The Authorization Server is an [OAuth](/glossary/o/oauth) term referring to the server handling [authentication](/glossary/a/authorization) and [authorization](/glossary/a/authorization) an providing the client with [access tokens](/glossary/a/access_token) for access to resources.

# Authorization Request

An Authorization Request is an [OAuth](/glossary/o/oauth) request from a client to access a resource. It consists of an [HTTP POST](/glossary/h/http_method) message identifying the client and providing credentials for [authorization](/glossary/a/authorization).

# Authorization Grant

The Authorization Grant is an [OAuth](/glossary/o/oauth) credential representing the resource owner's [authorization](/glossary/a/authorization) to access a resource.
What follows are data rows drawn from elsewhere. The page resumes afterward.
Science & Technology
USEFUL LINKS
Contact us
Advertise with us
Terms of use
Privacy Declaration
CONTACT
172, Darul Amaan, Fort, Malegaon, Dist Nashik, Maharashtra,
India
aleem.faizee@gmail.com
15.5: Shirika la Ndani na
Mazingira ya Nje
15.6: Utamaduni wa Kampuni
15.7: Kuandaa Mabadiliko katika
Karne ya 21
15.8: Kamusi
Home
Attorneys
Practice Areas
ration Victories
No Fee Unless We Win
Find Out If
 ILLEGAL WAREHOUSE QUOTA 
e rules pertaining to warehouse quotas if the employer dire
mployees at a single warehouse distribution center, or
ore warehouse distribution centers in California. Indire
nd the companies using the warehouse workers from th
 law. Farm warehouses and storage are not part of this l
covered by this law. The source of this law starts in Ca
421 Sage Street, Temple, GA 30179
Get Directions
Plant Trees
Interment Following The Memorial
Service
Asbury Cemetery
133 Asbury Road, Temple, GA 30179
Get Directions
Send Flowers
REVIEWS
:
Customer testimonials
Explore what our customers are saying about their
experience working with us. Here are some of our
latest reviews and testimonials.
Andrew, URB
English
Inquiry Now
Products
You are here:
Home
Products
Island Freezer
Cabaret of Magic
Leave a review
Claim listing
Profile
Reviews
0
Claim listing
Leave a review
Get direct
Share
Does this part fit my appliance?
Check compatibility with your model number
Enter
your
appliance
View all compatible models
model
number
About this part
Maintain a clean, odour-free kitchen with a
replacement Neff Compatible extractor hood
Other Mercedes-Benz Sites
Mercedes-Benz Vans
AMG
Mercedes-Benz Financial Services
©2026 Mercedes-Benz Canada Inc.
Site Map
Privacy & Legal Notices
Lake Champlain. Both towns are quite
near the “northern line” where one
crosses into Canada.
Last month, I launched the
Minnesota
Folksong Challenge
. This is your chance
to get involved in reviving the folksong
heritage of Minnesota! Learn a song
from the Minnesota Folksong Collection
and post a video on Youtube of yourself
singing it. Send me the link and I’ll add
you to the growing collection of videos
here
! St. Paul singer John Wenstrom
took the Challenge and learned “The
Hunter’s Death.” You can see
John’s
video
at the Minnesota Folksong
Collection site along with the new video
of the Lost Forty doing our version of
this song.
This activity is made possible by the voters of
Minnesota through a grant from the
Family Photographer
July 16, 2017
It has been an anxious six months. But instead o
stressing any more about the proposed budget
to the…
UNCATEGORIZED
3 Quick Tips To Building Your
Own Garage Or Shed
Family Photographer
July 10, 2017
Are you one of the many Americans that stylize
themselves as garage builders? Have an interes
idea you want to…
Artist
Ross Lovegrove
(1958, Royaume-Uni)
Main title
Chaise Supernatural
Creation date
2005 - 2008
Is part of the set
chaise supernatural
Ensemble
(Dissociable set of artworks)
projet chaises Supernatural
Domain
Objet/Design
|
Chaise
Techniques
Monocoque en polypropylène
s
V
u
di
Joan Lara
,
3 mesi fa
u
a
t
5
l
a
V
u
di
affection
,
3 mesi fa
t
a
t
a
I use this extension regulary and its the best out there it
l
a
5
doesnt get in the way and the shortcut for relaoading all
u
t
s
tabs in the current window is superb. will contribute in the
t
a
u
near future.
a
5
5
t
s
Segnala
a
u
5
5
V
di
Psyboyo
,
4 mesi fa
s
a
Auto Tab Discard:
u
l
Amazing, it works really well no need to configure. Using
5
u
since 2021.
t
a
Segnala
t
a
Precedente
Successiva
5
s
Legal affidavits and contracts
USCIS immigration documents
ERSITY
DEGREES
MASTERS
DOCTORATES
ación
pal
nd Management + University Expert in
It consists of either user login credentials or a [refresh token](/glossary/r/refresh_token).

# Access Token

An Access Token is a secure string used in [OAuth](/glossary/o/oauth) to provide a client with access to resources. The access token is issued to to clients that have a valid [authorization grant](/glossary/a/auth_grant).

# Refresh Token

The Refresh Token is an [OAuth](/glossary/o/oauth) method to provide clients with a new [access token](/glossary/a/access_token) without repeated [authorization](/glossary/a/authorization). Typically, the refresh token is issued to the client when it first acquires an access token, and has much longer lifespan than the access token.